## Prompt
Copy out each line of the listing below in which the string "CROSS" occurs.

## Dataset extract
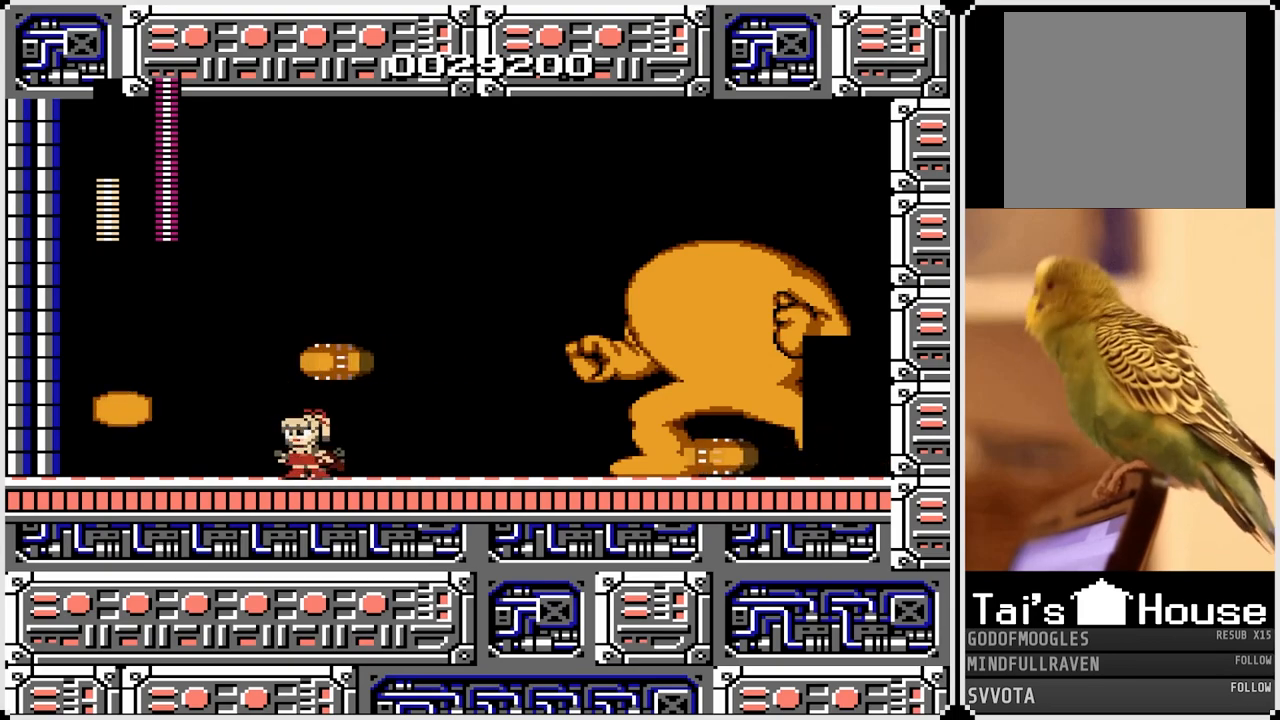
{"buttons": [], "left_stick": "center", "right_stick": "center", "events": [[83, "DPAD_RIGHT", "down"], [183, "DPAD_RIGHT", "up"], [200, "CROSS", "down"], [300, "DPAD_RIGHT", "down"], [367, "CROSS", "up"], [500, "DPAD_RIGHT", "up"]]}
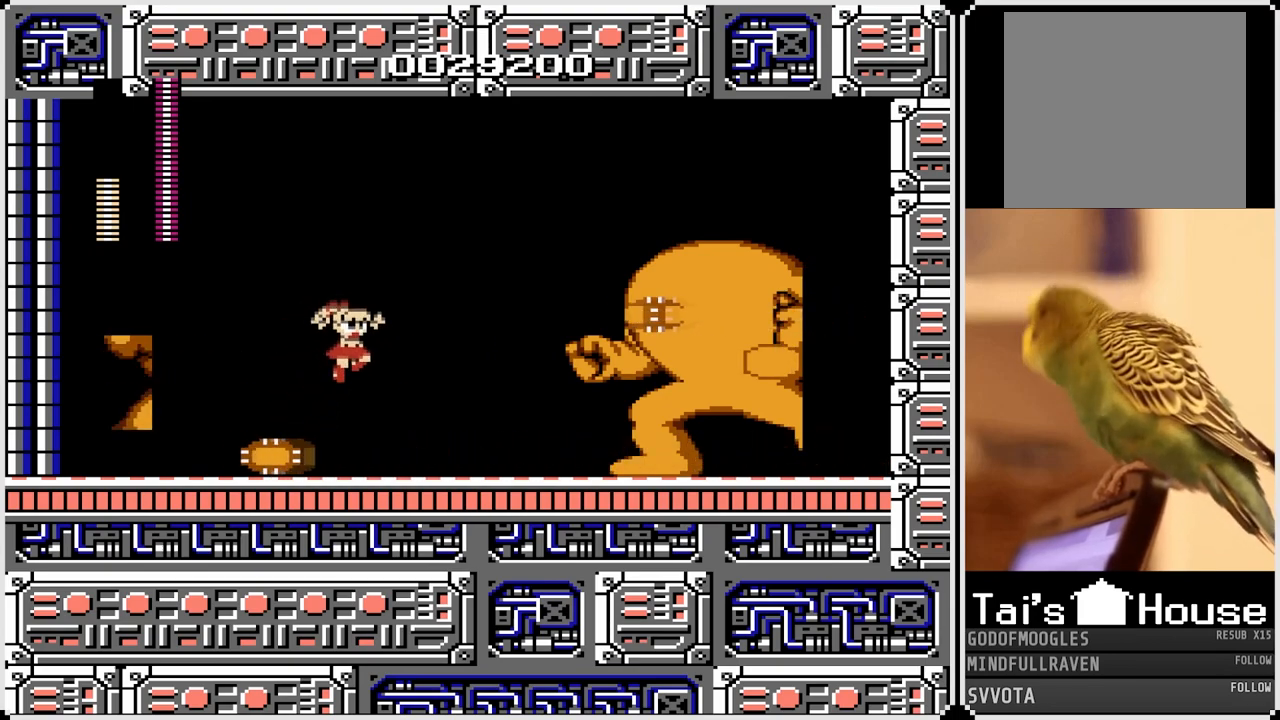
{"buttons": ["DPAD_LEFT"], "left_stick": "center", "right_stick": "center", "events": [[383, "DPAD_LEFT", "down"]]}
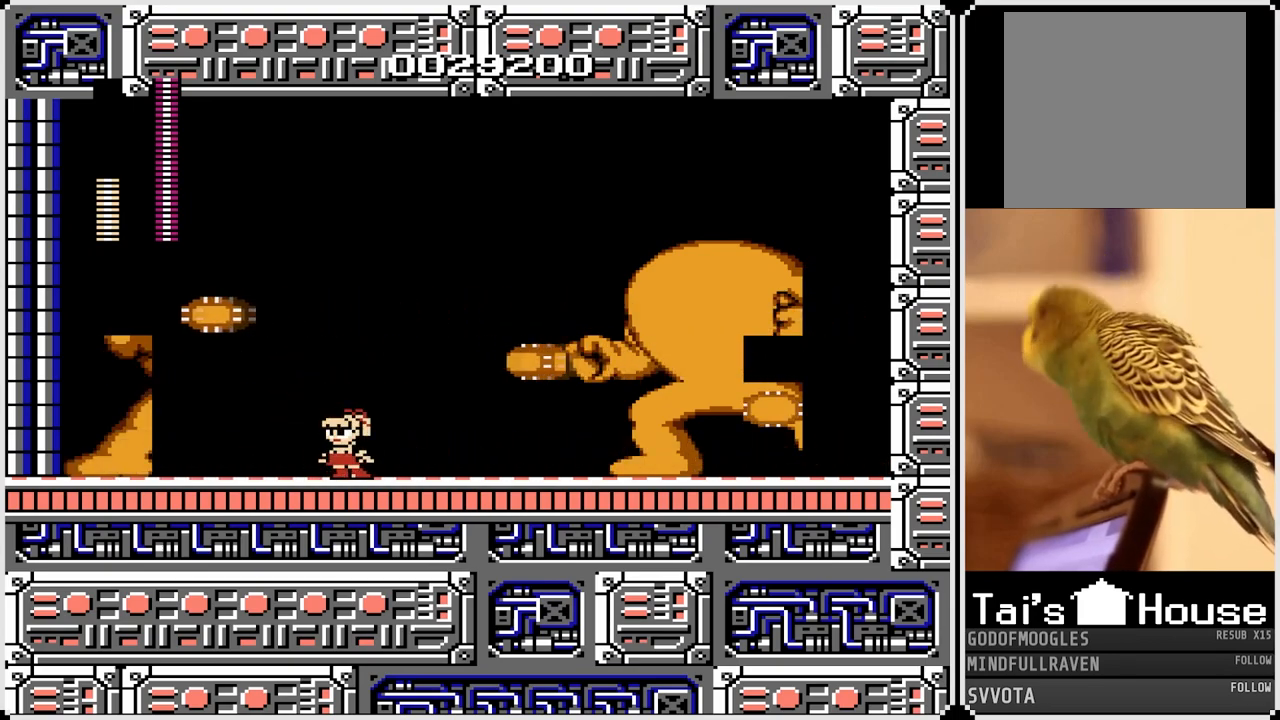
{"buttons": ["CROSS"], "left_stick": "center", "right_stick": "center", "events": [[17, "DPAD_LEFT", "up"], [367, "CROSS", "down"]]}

## Response to this exercise
{"buttons": [], "left_stick": "center", "right_stick": "center", "events": [[83, "DPAD_RIGHT", "down"], [183, "DPAD_RIGHT", "up"], [200, "CROSS", "down"], [300, "DPAD_RIGHT", "down"], [367, "CROSS", "up"], [500, "DPAD_RIGHT", "up"]]}
{"buttons": ["CROSS"], "left_stick": "center", "right_stick": "center", "events": [[17, "DPAD_LEFT", "up"], [367, "CROSS", "down"]]}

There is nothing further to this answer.